I’d bet your DIY attenuator + resistors sounds as good/better
as my Jadis DPL with
Mundorf + Philips caps, Takman Rey Metal resistors.
Shorter path = cleaner path...
  Am I following you right.
For just 1 added component, saya  CD player, we only need 1 out
So you are saying a simple DIY 44 step attenuator + some resistiors, = beats high priced pres?
Yes??

as far as volume attenuation, easily the best i’ve heard is on the battery powered darTZeel NHB-18NS; there is no potentiometer or resistor network in line with the audio, volume control being by passive attenuation governed by a dedicated processor via analogue optical couplers, offering 192 steps in increments of 0.5dB.

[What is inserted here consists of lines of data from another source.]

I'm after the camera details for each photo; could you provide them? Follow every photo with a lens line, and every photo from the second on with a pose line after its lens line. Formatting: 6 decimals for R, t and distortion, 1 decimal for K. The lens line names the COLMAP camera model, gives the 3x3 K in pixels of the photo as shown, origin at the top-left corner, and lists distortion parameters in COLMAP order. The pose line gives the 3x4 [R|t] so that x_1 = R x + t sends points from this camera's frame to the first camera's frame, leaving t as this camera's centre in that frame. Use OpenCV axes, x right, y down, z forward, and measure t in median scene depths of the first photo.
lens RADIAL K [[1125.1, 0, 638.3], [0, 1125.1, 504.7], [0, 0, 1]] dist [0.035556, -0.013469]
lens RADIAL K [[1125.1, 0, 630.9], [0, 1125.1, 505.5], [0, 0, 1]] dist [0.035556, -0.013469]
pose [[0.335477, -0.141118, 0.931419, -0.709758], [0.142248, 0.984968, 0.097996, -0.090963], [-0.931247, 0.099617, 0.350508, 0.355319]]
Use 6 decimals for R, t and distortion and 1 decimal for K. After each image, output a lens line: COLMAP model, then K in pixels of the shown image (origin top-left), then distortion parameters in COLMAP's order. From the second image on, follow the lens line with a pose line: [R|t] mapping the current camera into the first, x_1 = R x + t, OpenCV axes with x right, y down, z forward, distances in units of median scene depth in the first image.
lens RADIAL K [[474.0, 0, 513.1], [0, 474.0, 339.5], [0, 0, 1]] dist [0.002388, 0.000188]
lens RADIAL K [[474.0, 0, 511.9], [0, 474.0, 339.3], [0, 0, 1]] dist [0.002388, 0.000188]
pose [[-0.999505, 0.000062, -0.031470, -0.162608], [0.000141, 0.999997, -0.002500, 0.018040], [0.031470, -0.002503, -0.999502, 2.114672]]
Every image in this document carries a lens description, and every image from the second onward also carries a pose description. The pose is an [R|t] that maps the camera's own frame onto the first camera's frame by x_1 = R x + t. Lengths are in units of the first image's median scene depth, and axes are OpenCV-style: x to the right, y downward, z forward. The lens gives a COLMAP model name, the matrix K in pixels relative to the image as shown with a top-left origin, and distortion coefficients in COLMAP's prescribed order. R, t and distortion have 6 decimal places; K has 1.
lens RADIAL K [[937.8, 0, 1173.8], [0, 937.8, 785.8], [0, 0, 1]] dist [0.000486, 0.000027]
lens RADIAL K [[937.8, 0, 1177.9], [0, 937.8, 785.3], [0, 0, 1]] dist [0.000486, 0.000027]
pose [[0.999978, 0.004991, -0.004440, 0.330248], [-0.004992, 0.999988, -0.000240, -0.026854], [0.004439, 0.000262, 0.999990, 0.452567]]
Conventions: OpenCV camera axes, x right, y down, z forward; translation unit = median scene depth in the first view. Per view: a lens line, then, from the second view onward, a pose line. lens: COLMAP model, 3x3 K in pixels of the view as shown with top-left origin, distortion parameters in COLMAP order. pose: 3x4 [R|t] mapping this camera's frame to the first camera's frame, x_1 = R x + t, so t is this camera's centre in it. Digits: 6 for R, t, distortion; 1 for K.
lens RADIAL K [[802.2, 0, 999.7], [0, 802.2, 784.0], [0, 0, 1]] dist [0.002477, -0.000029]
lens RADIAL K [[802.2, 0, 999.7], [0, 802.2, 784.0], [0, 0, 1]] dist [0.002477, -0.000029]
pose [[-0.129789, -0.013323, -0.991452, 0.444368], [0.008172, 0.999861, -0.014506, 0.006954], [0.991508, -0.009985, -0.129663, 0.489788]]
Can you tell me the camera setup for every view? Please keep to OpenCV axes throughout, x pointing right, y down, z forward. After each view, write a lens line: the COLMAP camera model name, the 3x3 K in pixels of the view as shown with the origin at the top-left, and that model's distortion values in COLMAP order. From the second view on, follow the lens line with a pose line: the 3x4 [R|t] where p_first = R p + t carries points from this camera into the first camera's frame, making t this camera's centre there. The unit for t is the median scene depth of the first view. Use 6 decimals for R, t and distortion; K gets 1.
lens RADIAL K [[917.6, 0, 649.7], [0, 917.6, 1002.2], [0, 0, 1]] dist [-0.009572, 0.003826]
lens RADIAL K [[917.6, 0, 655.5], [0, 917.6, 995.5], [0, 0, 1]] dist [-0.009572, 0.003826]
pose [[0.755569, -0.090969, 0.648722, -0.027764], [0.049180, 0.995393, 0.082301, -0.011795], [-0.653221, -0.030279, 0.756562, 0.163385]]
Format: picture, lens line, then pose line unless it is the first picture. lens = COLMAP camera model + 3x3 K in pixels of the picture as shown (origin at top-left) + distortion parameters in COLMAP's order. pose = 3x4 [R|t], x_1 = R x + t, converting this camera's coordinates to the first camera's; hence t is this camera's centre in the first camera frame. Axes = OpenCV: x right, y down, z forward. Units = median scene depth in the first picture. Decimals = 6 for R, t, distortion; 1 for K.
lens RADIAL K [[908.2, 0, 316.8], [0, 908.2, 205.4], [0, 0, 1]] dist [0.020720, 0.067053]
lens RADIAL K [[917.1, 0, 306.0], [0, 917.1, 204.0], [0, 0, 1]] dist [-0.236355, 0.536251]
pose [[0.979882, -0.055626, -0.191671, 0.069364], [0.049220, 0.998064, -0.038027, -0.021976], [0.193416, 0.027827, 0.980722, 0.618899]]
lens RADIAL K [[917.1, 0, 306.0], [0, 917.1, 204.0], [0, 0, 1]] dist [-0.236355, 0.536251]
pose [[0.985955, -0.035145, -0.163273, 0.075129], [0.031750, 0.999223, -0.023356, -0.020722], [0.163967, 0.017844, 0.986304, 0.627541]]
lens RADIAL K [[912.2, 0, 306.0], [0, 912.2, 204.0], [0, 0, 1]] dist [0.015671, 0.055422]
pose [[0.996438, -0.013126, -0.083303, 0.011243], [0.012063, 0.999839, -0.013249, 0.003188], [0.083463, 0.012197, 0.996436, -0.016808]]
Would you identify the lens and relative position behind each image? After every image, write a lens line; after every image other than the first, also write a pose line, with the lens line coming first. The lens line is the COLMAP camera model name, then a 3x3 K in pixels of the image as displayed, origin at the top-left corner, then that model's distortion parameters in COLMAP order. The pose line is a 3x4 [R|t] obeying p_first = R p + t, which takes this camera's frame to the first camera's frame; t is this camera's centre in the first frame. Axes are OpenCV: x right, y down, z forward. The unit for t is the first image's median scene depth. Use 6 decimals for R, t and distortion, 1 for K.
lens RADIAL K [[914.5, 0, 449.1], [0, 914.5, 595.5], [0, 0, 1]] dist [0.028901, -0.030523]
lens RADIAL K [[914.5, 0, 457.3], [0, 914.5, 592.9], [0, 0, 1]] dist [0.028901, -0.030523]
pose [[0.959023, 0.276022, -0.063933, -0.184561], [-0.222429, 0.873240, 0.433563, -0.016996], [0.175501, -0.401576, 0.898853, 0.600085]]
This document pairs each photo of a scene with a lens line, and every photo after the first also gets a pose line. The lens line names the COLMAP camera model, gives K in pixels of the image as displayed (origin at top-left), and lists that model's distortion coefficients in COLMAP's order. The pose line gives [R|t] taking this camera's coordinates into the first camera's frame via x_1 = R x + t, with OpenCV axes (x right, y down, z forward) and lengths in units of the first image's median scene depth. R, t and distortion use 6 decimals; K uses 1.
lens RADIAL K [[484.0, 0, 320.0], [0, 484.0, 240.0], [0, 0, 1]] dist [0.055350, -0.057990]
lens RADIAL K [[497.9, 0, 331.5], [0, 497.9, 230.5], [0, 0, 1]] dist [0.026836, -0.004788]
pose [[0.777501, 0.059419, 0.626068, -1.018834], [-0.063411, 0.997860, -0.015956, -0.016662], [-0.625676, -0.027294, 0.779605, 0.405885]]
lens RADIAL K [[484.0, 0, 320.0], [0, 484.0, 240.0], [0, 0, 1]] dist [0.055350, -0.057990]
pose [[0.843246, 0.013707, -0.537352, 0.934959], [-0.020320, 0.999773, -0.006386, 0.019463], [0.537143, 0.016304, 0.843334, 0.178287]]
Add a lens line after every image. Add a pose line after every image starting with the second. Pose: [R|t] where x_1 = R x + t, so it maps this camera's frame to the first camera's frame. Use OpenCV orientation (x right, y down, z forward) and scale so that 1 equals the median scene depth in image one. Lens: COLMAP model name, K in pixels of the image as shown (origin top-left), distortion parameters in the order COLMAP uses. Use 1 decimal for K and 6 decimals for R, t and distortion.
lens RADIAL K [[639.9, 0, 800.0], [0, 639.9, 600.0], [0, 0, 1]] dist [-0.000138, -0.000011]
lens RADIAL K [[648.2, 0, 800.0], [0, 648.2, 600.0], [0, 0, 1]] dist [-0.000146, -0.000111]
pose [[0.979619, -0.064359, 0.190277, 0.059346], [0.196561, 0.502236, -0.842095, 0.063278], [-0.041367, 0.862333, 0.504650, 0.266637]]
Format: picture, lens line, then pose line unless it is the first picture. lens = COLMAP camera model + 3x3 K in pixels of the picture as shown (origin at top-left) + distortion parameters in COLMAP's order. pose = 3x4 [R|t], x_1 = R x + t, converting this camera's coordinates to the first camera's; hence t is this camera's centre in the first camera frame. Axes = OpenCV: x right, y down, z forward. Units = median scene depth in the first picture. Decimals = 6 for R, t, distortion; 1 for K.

it is truly transparent, yet dynamically alive. alas, it does run $50k.

i've compared it with other active preamps, as well as the MSB Select II passive, and the Placette Remote Volume Control passive. so far it's my preference to any of those.
For just 1 added component, saya CD player, we only need 1 out
So you are saying a simple DIY 44 step attenuator + some resistiors, = beats high priced pres?
Yes??
Well....sorta. Mine is intended to go into volume production in products so it s a bit more complex. It was never intended to be independent from a preamp or integrated amp, and i have never used it stand-alone.  Mine involves 4 inputs, 32 x 2dB steps, a bunch of relays (not cheap if you want good ones to control all this stuff and get you down from 128 to say 44 resistors) a display, a micro-controller, an IR receiver, and a TON of code. The code is a big challenge - especially controlling the IR, synchronizing actions, displaying where you are, etc. but the results, yes, are clearly superior to my monolithic ladder chip solution (also intended for volume production, in fact sooner) and that is superior to an ALPS or Nobel POT (IMO).


You will also have to design and fab some fairly complex mixed analog and digital circuit boards.


A project like this is not for the feint of heart.

There is a dutch guy selling a complete attenuator kit (two units, dual mono i believe).   I think his are intended to go into an amp, but you could build a box and a power supply.  No balance to the best of my knowledge (which, along with mute, is a logical nightmare BTW since both are stateful and you don’t want to swap states wrong). 


For DIY i’d look at the Dutch kit. I suspect his day job is with Philips. Can’t recall his name, Google is your friend. I really wanted remote control that was as good as the best rotary pots. I suspected they could be better (even the monolithic ones) and they are. See my post way way above.